Just this week, the Investment Association reported that the UK All Companies funds sector, haemorrhaged £10.2 billion in 2023, part of a £24.3 billion total net outflow of investment funds of all shades over the past 12 months.

According to the government’s own savings statistics, 11.8 million adult ISA accounts were taken out in 2021-2022. The same year, the average amount invested in stocks and shares ISAs was about £8,700.

The figures also showed that only 15% of ISA subscribers saved the maximum £20,000 available. The proportion rose to 39% for those with an income between £100,000 and £149,999 and further still, to 61%, for those earning £150,000-plus.

Put another way, and as Michael Summersgill, chief executive of investing platform AJ Bell, summed up: “A tiny minority of people max out their ISA allowance each year”.

The British ISA already smacks, therefore, of appealing solely to the well-heeled – not a good look.

Another puzzling aspect of the government’s proposal arises when you consider which investments will actually be allowed in a British ISA when it eventually appears.

To offer a potential guide, the government’s consultation document references the Personal Equity Plan, or PEP, a forerunner to the ISA that was introduced in 1986.

Following this line of reasoning, company shares would be allowed.
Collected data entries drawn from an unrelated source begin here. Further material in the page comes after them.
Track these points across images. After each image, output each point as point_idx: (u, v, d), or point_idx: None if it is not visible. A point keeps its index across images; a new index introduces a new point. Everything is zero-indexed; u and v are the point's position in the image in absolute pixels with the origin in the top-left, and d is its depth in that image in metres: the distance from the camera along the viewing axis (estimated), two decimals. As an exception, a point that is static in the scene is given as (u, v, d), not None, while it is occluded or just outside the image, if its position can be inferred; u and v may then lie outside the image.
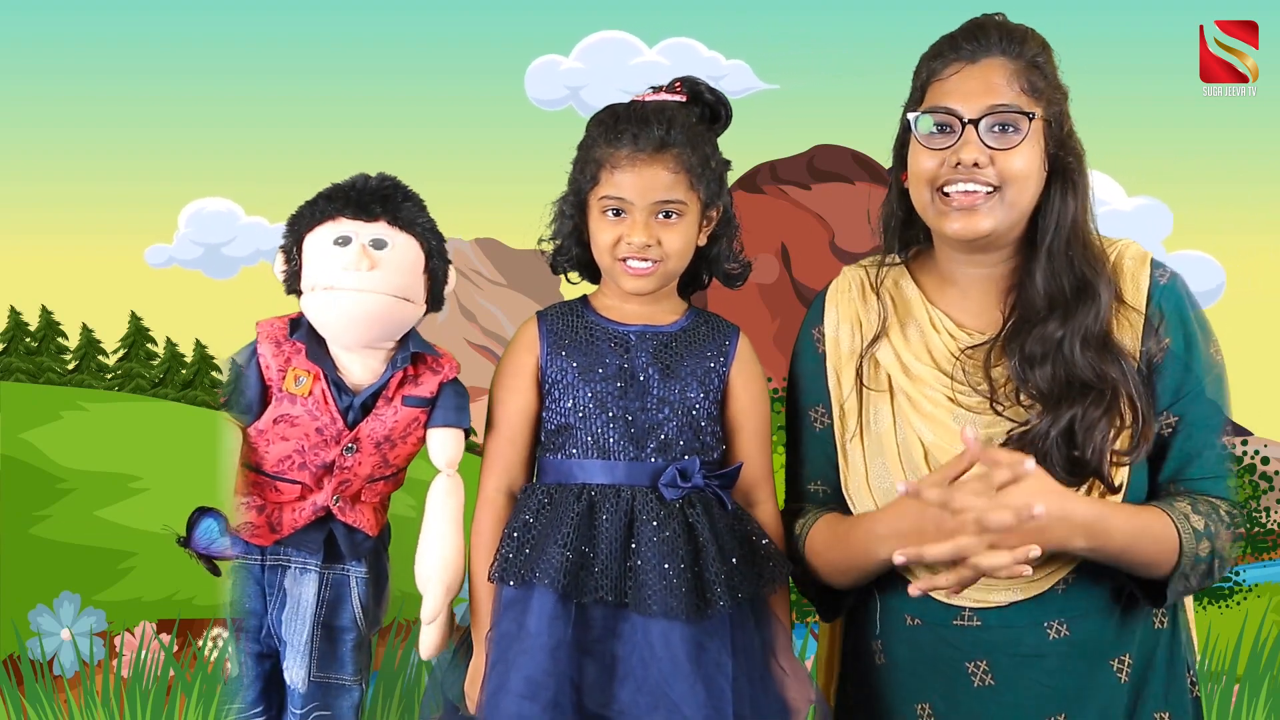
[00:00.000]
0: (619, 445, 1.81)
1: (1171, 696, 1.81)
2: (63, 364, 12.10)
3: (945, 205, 1.74)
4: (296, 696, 1.86)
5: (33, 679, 4.24)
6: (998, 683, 1.76)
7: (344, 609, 1.87)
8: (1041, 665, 1.75)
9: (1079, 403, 1.69)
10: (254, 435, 1.83)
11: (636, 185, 1.80)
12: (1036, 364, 1.72)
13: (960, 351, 1.78)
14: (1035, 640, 1.75)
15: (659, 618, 1.73)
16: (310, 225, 1.81)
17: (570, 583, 1.74)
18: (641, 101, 1.86)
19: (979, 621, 1.76)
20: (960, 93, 1.73)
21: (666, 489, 1.79)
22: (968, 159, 1.71)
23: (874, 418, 1.83)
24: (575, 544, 1.76)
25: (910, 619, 1.81)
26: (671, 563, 1.75)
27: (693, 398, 1.83)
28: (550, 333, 1.87)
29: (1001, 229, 1.74)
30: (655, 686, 1.73)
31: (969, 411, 1.76)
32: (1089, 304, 1.73)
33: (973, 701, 1.77)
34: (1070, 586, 1.74)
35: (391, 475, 1.90)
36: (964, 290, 1.83)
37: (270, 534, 1.85)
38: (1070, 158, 1.77)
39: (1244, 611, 8.07)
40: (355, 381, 1.83)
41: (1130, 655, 1.77)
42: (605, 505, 1.78)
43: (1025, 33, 1.78)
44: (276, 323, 1.85)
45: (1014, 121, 1.72)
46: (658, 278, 1.84)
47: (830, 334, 1.90)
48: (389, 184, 1.83)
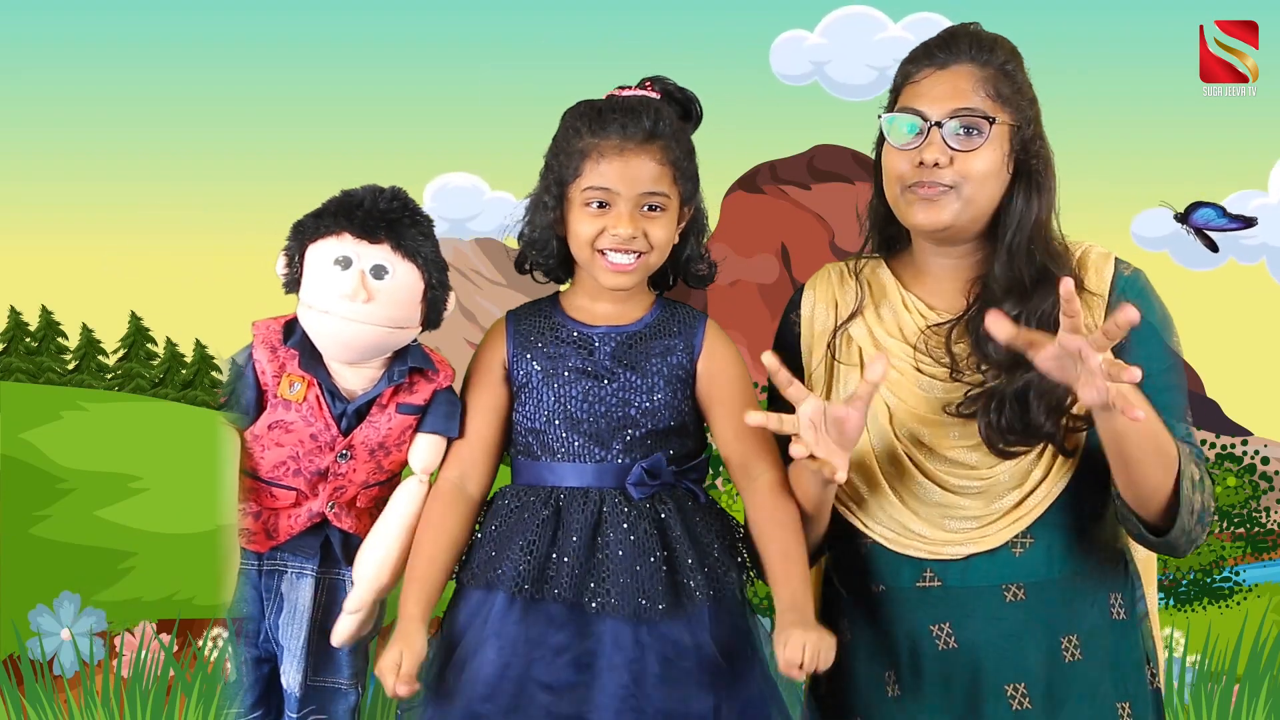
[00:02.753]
0: (585, 448, 1.81)
1: (1131, 687, 1.86)
2: (63, 364, 12.11)
3: (912, 197, 1.83)
4: (293, 700, 1.86)
5: (33, 679, 4.24)
6: (959, 646, 1.82)
7: (340, 613, 1.87)
8: (1000, 628, 1.81)
9: (1034, 369, 1.72)
10: (250, 440, 1.83)
11: (624, 175, 1.79)
12: (990, 340, 1.76)
13: (927, 328, 1.87)
14: (993, 602, 1.82)
15: (630, 619, 1.73)
16: (314, 237, 1.79)
17: (532, 587, 1.74)
18: (621, 95, 1.85)
19: (940, 581, 1.83)
20: (929, 96, 1.82)
21: (634, 488, 1.79)
22: (929, 159, 1.80)
23: (842, 388, 1.90)
24: (538, 548, 1.76)
25: (876, 586, 1.87)
26: (643, 563, 1.75)
27: (659, 396, 1.83)
28: (518, 333, 1.87)
29: (961, 223, 1.83)
30: (623, 687, 1.73)
31: (932, 379, 1.84)
32: (1047, 292, 1.80)
33: (937, 666, 1.83)
34: (1026, 551, 1.82)
35: (386, 481, 1.89)
36: (936, 278, 1.91)
37: (266, 540, 1.85)
38: (1035, 160, 1.85)
39: (1244, 611, 8.07)
40: (350, 389, 1.83)
41: (1078, 636, 1.83)
42: (573, 508, 1.78)
43: (995, 41, 1.86)
44: (272, 325, 1.84)
45: (977, 125, 1.80)
46: (639, 272, 1.83)
47: (806, 314, 1.97)
48: (398, 205, 1.80)
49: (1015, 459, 1.80)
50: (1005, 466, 1.80)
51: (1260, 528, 10.44)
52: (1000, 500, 1.81)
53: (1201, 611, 8.73)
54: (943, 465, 1.82)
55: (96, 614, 4.58)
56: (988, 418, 1.79)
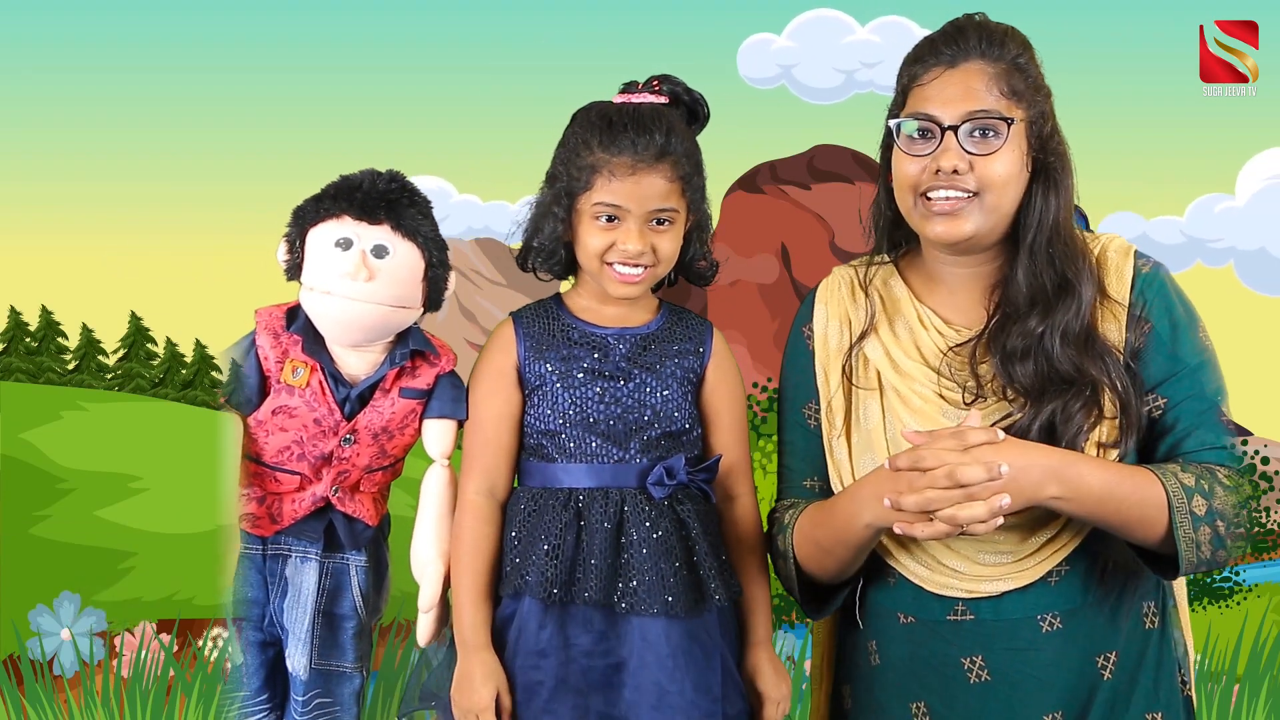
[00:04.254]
0: (603, 448, 1.81)
1: (1163, 696, 1.81)
2: (63, 364, 12.10)
3: (928, 209, 1.76)
4: (299, 684, 1.87)
5: (33, 679, 4.24)
6: (994, 678, 1.77)
7: (344, 597, 1.88)
8: (1036, 659, 1.76)
9: (1060, 397, 1.71)
10: (253, 426, 1.84)
11: (634, 194, 1.79)
12: (1018, 359, 1.75)
13: (948, 348, 1.81)
14: (1029, 634, 1.76)
15: (659, 617, 1.73)
16: (314, 220, 1.82)
17: (560, 591, 1.75)
18: (633, 104, 1.83)
19: (972, 615, 1.77)
20: (940, 99, 1.74)
21: (655, 488, 1.79)
22: (947, 166, 1.72)
23: (863, 414, 1.85)
24: (563, 551, 1.76)
25: (904, 617, 1.82)
26: (667, 561, 1.76)
27: (673, 396, 1.83)
28: (528, 335, 1.86)
29: (983, 231, 1.76)
30: (654, 685, 1.73)
31: (956, 407, 1.78)
32: (1069, 301, 1.75)
33: (969, 698, 1.78)
34: (1061, 579, 1.76)
35: (389, 465, 1.90)
36: (951, 289, 1.85)
37: (270, 524, 1.86)
38: (1052, 158, 1.78)
39: (1244, 611, 8.08)
40: (352, 374, 1.84)
41: (1117, 652, 1.78)
42: (594, 509, 1.78)
43: (1005, 33, 1.77)
44: (275, 312, 1.86)
45: (993, 127, 1.73)
46: (646, 283, 1.84)
47: (819, 331, 1.91)
48: (396, 186, 1.83)
49: None
50: None
51: (1260, 528, 10.44)
52: (1035, 535, 1.74)
53: (1201, 611, 8.73)
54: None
55: (96, 614, 4.57)
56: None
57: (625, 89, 1.87)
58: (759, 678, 1.84)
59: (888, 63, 13.64)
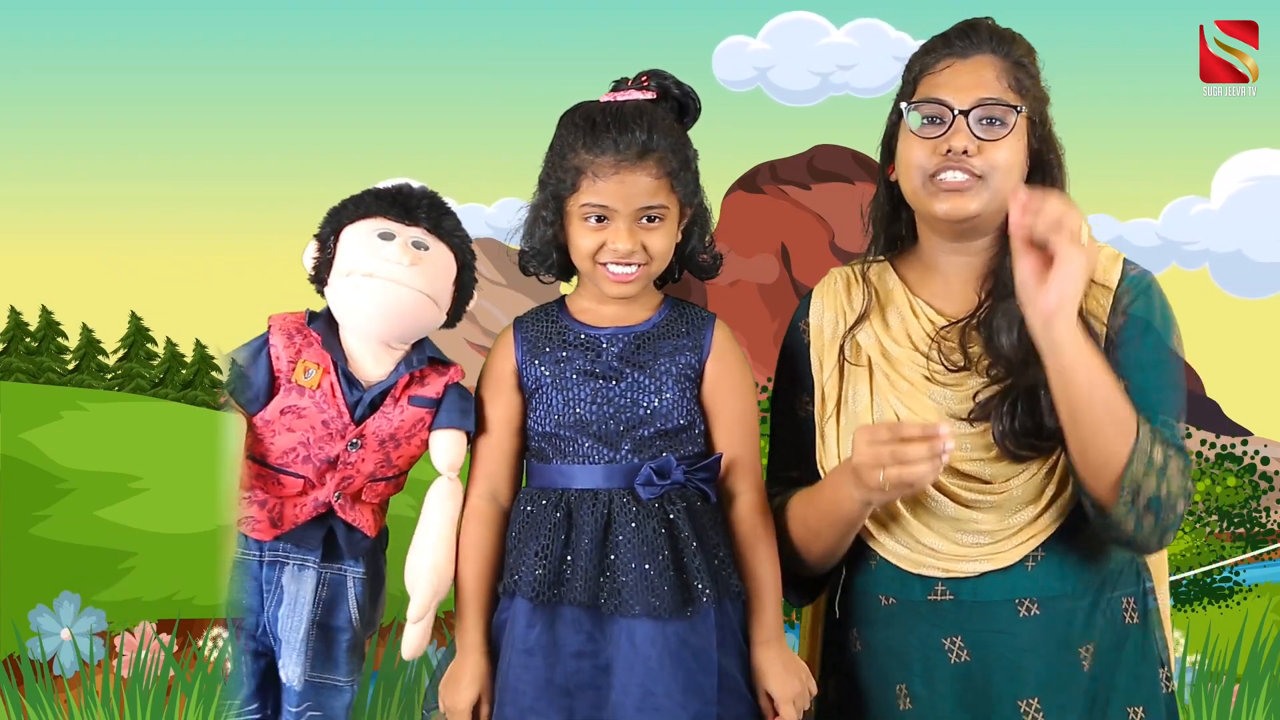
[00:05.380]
0: (594, 449, 1.81)
1: (1144, 691, 1.85)
2: (63, 364, 12.10)
3: (935, 188, 1.82)
4: (292, 695, 1.86)
5: (33, 679, 4.24)
6: (974, 659, 1.80)
7: (340, 609, 1.88)
8: (1014, 643, 1.79)
9: (1042, 367, 1.73)
10: (260, 425, 1.84)
11: (620, 193, 1.79)
12: (1003, 332, 1.80)
13: (937, 332, 1.86)
14: (1007, 617, 1.80)
15: (642, 618, 1.73)
16: (352, 218, 1.85)
17: (550, 592, 1.75)
18: (617, 102, 1.83)
19: (952, 595, 1.81)
20: (952, 86, 1.82)
21: (642, 488, 1.78)
22: (958, 146, 1.78)
23: (853, 396, 1.89)
24: (552, 551, 1.76)
25: (885, 599, 1.86)
26: (652, 562, 1.75)
27: (668, 395, 1.83)
28: (525, 340, 1.87)
29: (987, 213, 1.81)
30: (640, 686, 1.73)
31: (944, 388, 1.83)
32: None
33: (950, 679, 1.81)
34: (1039, 564, 1.80)
35: (394, 476, 1.90)
36: (946, 277, 1.90)
37: (271, 529, 1.85)
38: (1051, 155, 1.86)
39: (1244, 611, 8.08)
40: (365, 376, 1.85)
41: (1094, 644, 1.82)
42: (583, 510, 1.78)
43: (1013, 35, 1.87)
44: (290, 316, 1.88)
45: (1001, 115, 1.80)
46: (640, 281, 1.83)
47: (815, 323, 1.96)
48: (431, 193, 1.89)
49: (1029, 473, 1.78)
50: (1018, 481, 1.79)
51: (1260, 528, 10.45)
52: (1014, 516, 1.79)
53: (1201, 611, 8.73)
54: (955, 478, 1.80)
55: (96, 614, 4.57)
56: (1000, 421, 1.78)
57: (615, 87, 1.87)
58: (766, 677, 1.82)
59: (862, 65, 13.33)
Applying old PEP rules, the new format would likely define “eligible UK companies” as ordinary shares in companies that are incorporated in the UK and are either listed via the UK stock exchange or are traded on it.

Opting for that route, however, would fail to take account of the extent that a company’s commercial activities actually took place in the UK. FTSE 100 mining stocks, for example, are London-listed, but literally carry out their business at the coal face in locations spread around the globe.   

PEPs also permitted investment in unit trusts and investment trusts if three-quarters or more of the value of the holdings of the fund in question were invested in eligible UK companies.

Yet investment trusts, which operate in the same way as UK shares, were not mentioned specifically in the latest consultation document.

One can only imagine the rumpus if funds were not included at all in the British ISA. The accusation levelled at the government then would be that nudging retail investors towards direct stock holdings over equity funds is foolhardy because of the diversification that funds provide.

If what’s to be permitted within a British ISA remains unclear, an even bigger headache could lie in store for those actually administering these products.

But don’t take my word for it. On hearing that British ISAs had received the green light, I immediately contacted the boss of a nationwide firm of financial advisors to ask for his reaction to the news.

His response was not exactly encouraging: “The British ISA could get caught up in an awful tangle of rules. For example, without some kind of exit penalty regime, what would stop me from putting my £5,000 allocation into, say, UK equities, only to transfer them immediately into a more diversified investment?

“Penalties, transfers and the like add complexity. They put off potential investors, rather than encourage them.”

If that leading advisor remained unimpressed, what about the investment industry itself?

Investment firms will be the very businesses vested with getting British ISAs off the ground. But in much the same way that the Lifetime ISA has experienced more of a trickle than a flood of interest from product providers since being introduced (there are only about 20), I can see British ISAs suffering from a similar, lukewarm reception.

In tandem with plenty of other commentators from the City and beyond, I suggest that if the Chancellor really wanted to stir investors’ juices, he’d have been better off cutting stamp duty on share transactions.

What the public received instead was a politically-motivated gimmick instead of a carefully crafted strategy designed to spur retail investors into action, while helping to reinvigorate the prospects of UK companies.